Due to the nature of the intervention, lack of blinding of participants, therapists, and outcome assessors resulted in a high risk of bias on these items for most studies. Eleven studies (52% of studies) reported a loss to follow-up of more than 20%. For other items, most studies were at low risk of bias. Adverse events were seldom reported.
For all studies comparing some form of psychological therapy with usual care or a waiting list that could be included in the meta-analysis, the psychological therapy resulted in less severe symptoms at end of treatment (SMD -0.34; 95% confidence interval (CI) -0.53 to -0.16; 10 studies, 1081 analysed participants). This effect was considered small to medium; heterogeneity was moderate and overall quality of the evidence was low. Compared with usual care, psychological therapies resulted in a 7% higher proportion of drop-outs during treatment (RR acceptability 0.93; 95% CI 0.88 to 0.99; 14 studies, 1644 participants; moderate-quality evidence). Removing one outlier study reduced the difference to 5%. Results for the subgroup of studies comparing CBT with usual care were similar to those in the whole group.
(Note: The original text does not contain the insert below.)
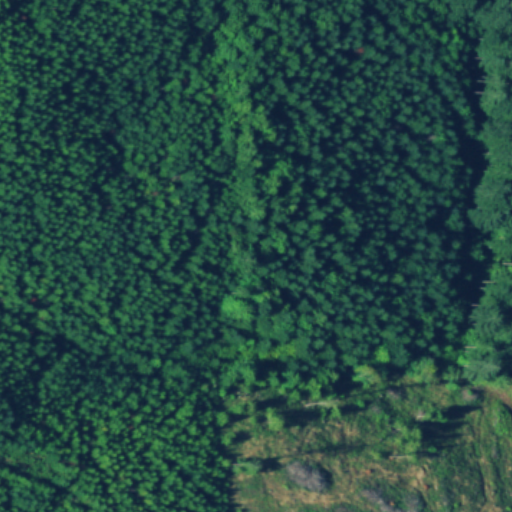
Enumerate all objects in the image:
road: (503, 385)
road: (7, 463)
Five studies (624 analysed participants) assessed symptom severity comparing some psychological therapy with enhanced care, and found no clear evidence of a difference at end of treatment (pooled SMD -0.19; 95% CI -0.43 to 0.04; considerable heterogeneity; low-quality evidence). Five studies (679 participants) showed that psychological therapies were somewhat less acceptable in terms of drop-outs than enhanced care (RR 0.93; 95% CI 0.87 to 1.00; moderate-quality evidence).